La scomparsa prematura di Enrico non è proprio una sorpresa per chi era più vicino al musicista, che da qualche tempo non stava bene. È stata comunque una doccia fredda che ha lasciato tutti di sgomento. Non solo se ne va un ragazzo di 37 anni che della vita aveva ancora molto da vedere (e raccontare) ma anche un artista che, insieme a una sparuta schiera di colleghi, stava cercando di rivoluzionare la musica italiana.
L’obiettivo era ed è ottenere una rivoluzione culturale passando per una rivoluzione musicale, mischiando narrazioni in prosa e flussi di coscienza con basi suggestive e accoglienti. Il messaggio non è il fine, ma il mezzo: un invito a riflettere sulla società nelle sue forme macroscopiche attraverso lo stream più o meno sconnesso ed etereo di pensieri legati a situazioni quotidiane del passato. Il vero fine è la spinta a pensare la società come un aggregato di tante piccole pratiche, concezioni e stereotipi che la compongono, senza il bisogno di veicolare la propria visione in maniera definita. Tutti concetti spiegati nell'intervista di RLT a Max Collini
Il messaggio è un testo aperto, pluralistico. È suscettibile a interpretazioni ma è immune da confutazioni, per un unico motivo: perché non esiste. Le informazioni vengono messe a disposizione in una forma disgiunta, pura, indissolubilmente connessa con la situazione che le ha generate. Sta all’ascoltatore ricostruire il senso di ciò che ha assorbito, in un meccanismo di produzione-riproduzione di senso che stimola un ascolto attivo della musica, che genera apprendimento più che intrattenimento.

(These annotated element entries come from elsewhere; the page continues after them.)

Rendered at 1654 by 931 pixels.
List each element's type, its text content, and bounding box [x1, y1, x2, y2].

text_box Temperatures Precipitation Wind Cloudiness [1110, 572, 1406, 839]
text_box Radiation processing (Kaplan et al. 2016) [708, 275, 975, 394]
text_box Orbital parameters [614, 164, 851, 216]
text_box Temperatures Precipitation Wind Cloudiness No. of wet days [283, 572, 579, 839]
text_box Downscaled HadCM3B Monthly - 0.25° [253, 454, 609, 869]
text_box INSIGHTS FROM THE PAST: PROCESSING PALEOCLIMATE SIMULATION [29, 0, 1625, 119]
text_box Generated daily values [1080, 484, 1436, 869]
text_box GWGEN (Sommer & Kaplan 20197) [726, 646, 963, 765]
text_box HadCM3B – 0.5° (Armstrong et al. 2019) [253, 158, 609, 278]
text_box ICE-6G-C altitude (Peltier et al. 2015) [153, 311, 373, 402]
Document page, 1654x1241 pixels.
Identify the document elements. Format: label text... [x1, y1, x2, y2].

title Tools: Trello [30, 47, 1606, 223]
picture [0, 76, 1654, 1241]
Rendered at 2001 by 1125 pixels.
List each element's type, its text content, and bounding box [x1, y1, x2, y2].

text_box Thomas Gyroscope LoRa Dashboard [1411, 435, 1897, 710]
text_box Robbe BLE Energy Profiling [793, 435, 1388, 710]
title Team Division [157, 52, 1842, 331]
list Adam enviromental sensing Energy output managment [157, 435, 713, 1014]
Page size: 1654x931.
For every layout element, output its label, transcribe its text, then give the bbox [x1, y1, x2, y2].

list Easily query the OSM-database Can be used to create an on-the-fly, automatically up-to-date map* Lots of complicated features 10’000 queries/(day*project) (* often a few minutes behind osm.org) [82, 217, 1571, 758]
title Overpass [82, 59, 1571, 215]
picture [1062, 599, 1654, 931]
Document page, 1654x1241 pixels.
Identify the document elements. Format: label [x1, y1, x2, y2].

Il messaggio, però, deve essere anche fruibile, ed è qui che entrava in gioco Enrico. La sua musica, più che dell’ideologismo politico di sinistra degli anni 70, è figlia della New Wave brittanica degli anni ’80 sponda Depeche Mode, delle atmosfere cupe ed eterogenee di Joy DIvision e New Order, dello Shoegaze, quella parola che molti traducono con Indie-Rock, ma che in realtà si riferisce al fatto che il musicista si guarda continuamente le scarpe (ovvero è sempre impegnato con le pedaliere degli effetti sonori). La sua missione era invitare all’ascolto, dare una semi-concretezza al groviglio di racconti, pensieri e suggestioni snocciolate dalla voce di Max Collini.
Questa deriva musicale internazionale (soprattutto anglosassone) unita alla particolarità dei testi, tutti rigorosamente in italiano, rappresenta la rivoluzione di cui parlo. Rappresenta la trasformazione di una realtà ristretta, la canzone italiana, in una realtà ecumenica, dal più ampio respiro, diretta a un’audience più ampia e giovane. Rappresenta il mischiare local e global per ottenere qualcosa di nuovo, un prodotto glocal, che riesce a trasmettere tradizione e cultura in una forma moderna, apprezzabile, non stantia, perlomeno.
Insieme ad Enrico se ne va anche un pezzo di questa rivoluzione, della quale da artefice si trasformerà in simbolo. Il suo lavoro e il suo approccio sono da considerarsi un esempio per i tempi a venire, un esempio che già in molti hanno cominciato a seguire e molti altri si spera cominceranno, perché la musica italiana non ritornerà attuale venendo semplicemente resuscitata in un’ottica vintage. C’è bisogno di gente aperta, come Enrico, che la rivoluzioni e la adatti ai tempi in cui viviamo: rapidi, confusi e in continua evoluzione. Altri, come lui, hanno intrapreso questo percorso già da prima che gli Offlaga si affacciassero sulla scena musicale, e come tutti speriamo, continueranno a farlo.
Enrico non sarò più sul palco e in studio, ma nella testa di tutti quelli che condividono lo stesso sogno rivoluzionario.